- Directed by: Želimir Žilnik
- Written by: Želimir Žilnik
- Produced by: Sarita Matijevic
- Starring: Živojin Popgligorin Lazar Stojanović Branimir Stojanović Zoran Paroški Ratibor Trivunac Slobodan Marković Rade Ćurčin
- Cinematography: Miodrag Milosevic
- Edited by: Vuk Vukmirovic
- Release date: August 30, 2009;
- Running time: 122 minutes
- Country: Serbia
- Language: Serbo-Croatian

= The Old School of Capitalism =

The Old School of Capitalism (Stara škola kapitalizma) is a 2009 feature film directed by Serbian director Želimir Žilnik.

==Plot==
The film is mixture of documentary and fiction examining the new god of capitalism offered to the Serbs with the ending of state socialism. The story's background are a number of strikes in Belgrade during the late 2000s and these introduce us to a number of characters who play themselves.

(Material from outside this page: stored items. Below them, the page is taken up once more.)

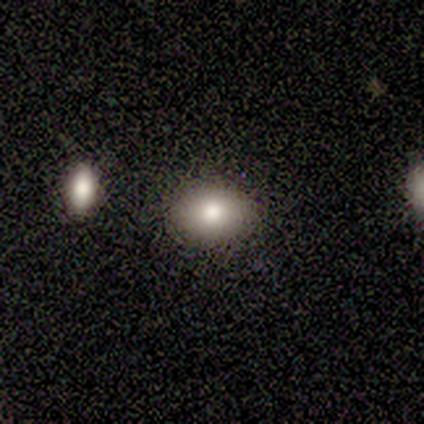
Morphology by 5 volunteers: smooth 100%, featured or disk 0%, star or artifact 0%. Down the decision tree: how rounded — round (60%); merging — none (80%).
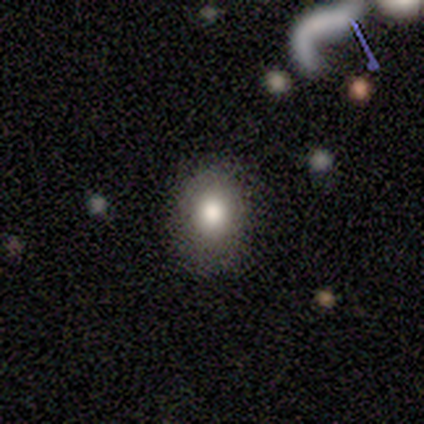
Morphology: type=smooth (50%, tied with star or artifact); roundness=in between (100%); merging=none (50%, tied with minor disturbance).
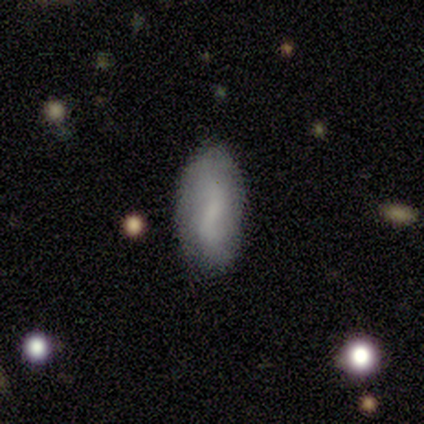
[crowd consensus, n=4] A smooth galaxy with no disk features (100%) that is in between round and cigar-shaped (100%).

Vote fractions:
- Smooth or featured? smooth: 100% / featured or disk: 0% / star or artifact: 0%
- How rounded? in between: 100% / round: 0% / cigar-shaped: 0%
- Merging? none: 100% / minor disturbance: 0% / major disturbance: 0% / merger: 0%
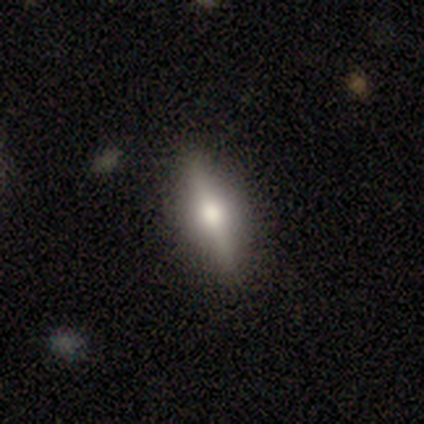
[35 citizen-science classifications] Smooth or featured? 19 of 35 (54%) said featured or disk. Edge-on disk? 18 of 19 (95%) said yes. Edge-on bulge? 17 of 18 (94%) said rounded. Merging? 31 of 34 (91%) said none.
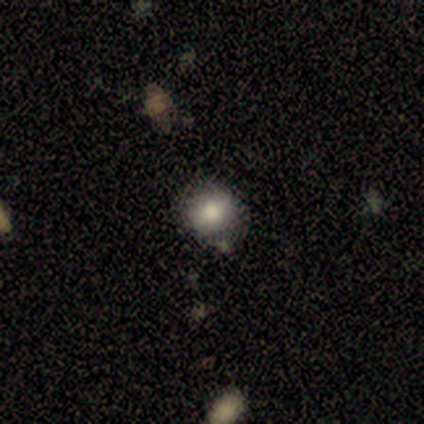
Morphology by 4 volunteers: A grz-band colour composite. It shows a smooth galaxy with no disk features (50%, tied with star or artifact) that is round (50%, tied with in between). Merging: none (50%, tied with minor disturbance).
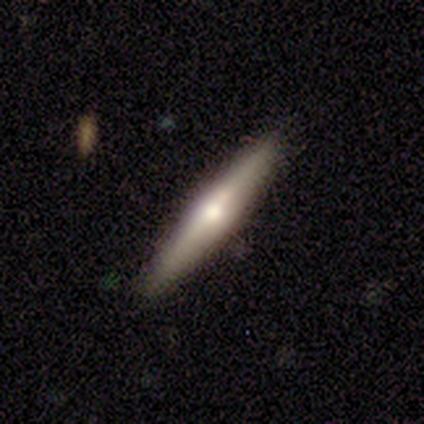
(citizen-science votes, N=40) A featured or disk galaxy (62%) viewed edge-on (100%) with a rounded central bulge (80%).

Vote fractions:
- Smooth or featured? featured or disk: 62% / smooth: 32% / star or artifact: 5%
- Edge-on disk? yes: 100% / no: 0%
- Edge-on bulge? rounded: 80% / boxy: 12% / none: 8%
- Merging? none: 84% / minor disturbance: 13% / merger: 3% / major disturbance: 0%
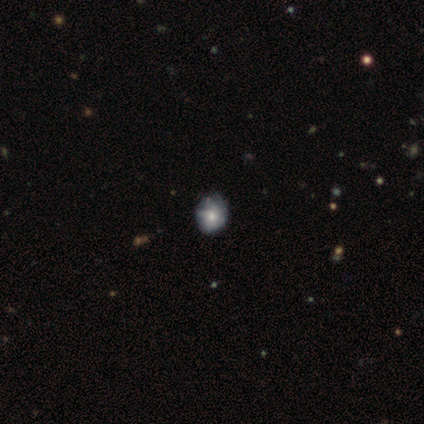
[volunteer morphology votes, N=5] Volunteers were most divided on "merging" (2-way tie): none: 50%, minor disturbance: 50%, major disturbance: 0%, merger: 0%. More confident: how rounded — round (100%); smooth or featured — smooth (60%).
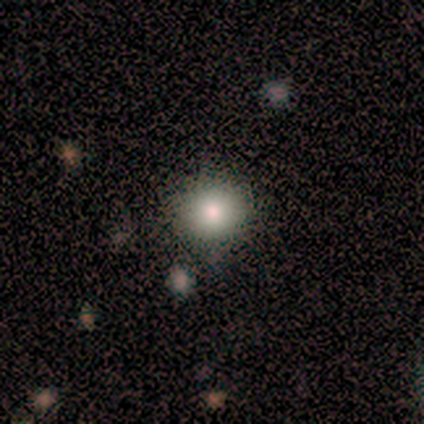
Smooth or featured?
  - smooth: 100% *
  - featured or disk: 0%
  - star or artifact: 0%
How rounded?
  - round: 100% *
  - in between: 0%
  - cigar-shaped: 0%
Merging?
  - none: 80% *
  - minor disturbance: 20%
  - major disturbance: 0%
  - merger: 0%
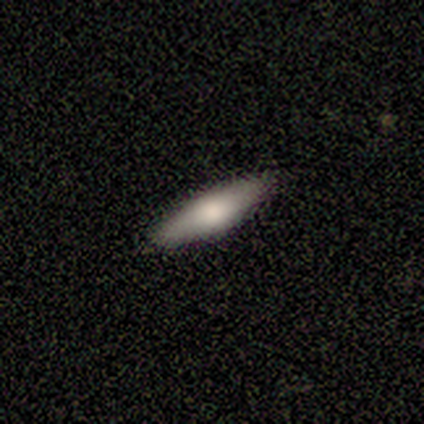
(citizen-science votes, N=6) Smooth or featured: smooth — 50% (tied with featured or disk — 50%)
How rounded: cigar-shaped — 67% (in between — 33%)
Merging: none — 83% (minor disturbance — 17%)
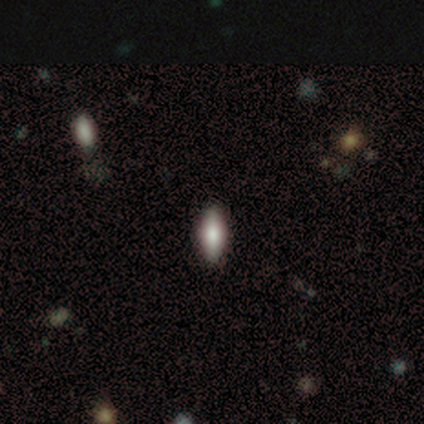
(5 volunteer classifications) This is clearly a smooth galaxy (80%). How rounded: likely cigar-shaped (75%). Merging: clearly none (100%).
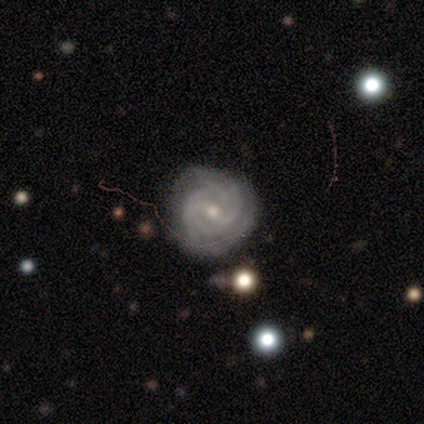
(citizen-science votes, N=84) featured or disk 90%, star or artifact 6%, smooth 4%. Down the decision tree: edge-on disk — no (95%); bar — weak (46%, tied with no); spiral arms — yes (97%); spiral arm count — can't tell (33%); spiral winding — tight (83%); bulge size — small (68%); merging — none (86%).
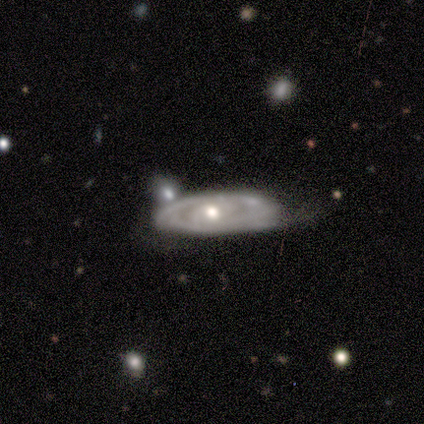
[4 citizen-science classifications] A featured or disk galaxy (100%) with no bar (67%), medium (67%) spiral arms (100%) and a moderate central bulge (67%).

Vote fractions:
- Smooth or featured? featured or disk: 100% / smooth: 0% / star or artifact: 0%
- Edge-on disk? no: 75% / yes: 25%
- Bar? no: 67% / weak: 33% / strong: 0%
- Spiral arms? yes: 100% / no: 0%
- Spiral winding? medium: 67% / tight: 33% / loose: 0%
- Spiral arm count? can't tell: 100% / 1: 0% / 2: 0% / 3: 0% / 4: 0% / more than 4: 0%
- Bulge size? moderate: 67% / small: 33% / dominant: 0% / large: 0% / none: 0%
- Merging? none: 75% / major disturbance: 25% / minor disturbance: 0% / merger: 0%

Explosive situations result with employees dressed in American football helmets and pads square up with employers' heavies in their bullet-proof vests.

A visit from the Russian tycoon's representative and vice president Joe Biden's arrival complicate the proceedings further.

==Reception==
The Rotterdam Film Festival's review argues that it is an "intriguing docu-drama observes with x-ray eyes and in a sharp tone what's going on in the new Serbia. No lazy ideological analysis, but a complex and yet lighthearted portrait of the consequences of globalised capitalism for a country that has only just joined in the game."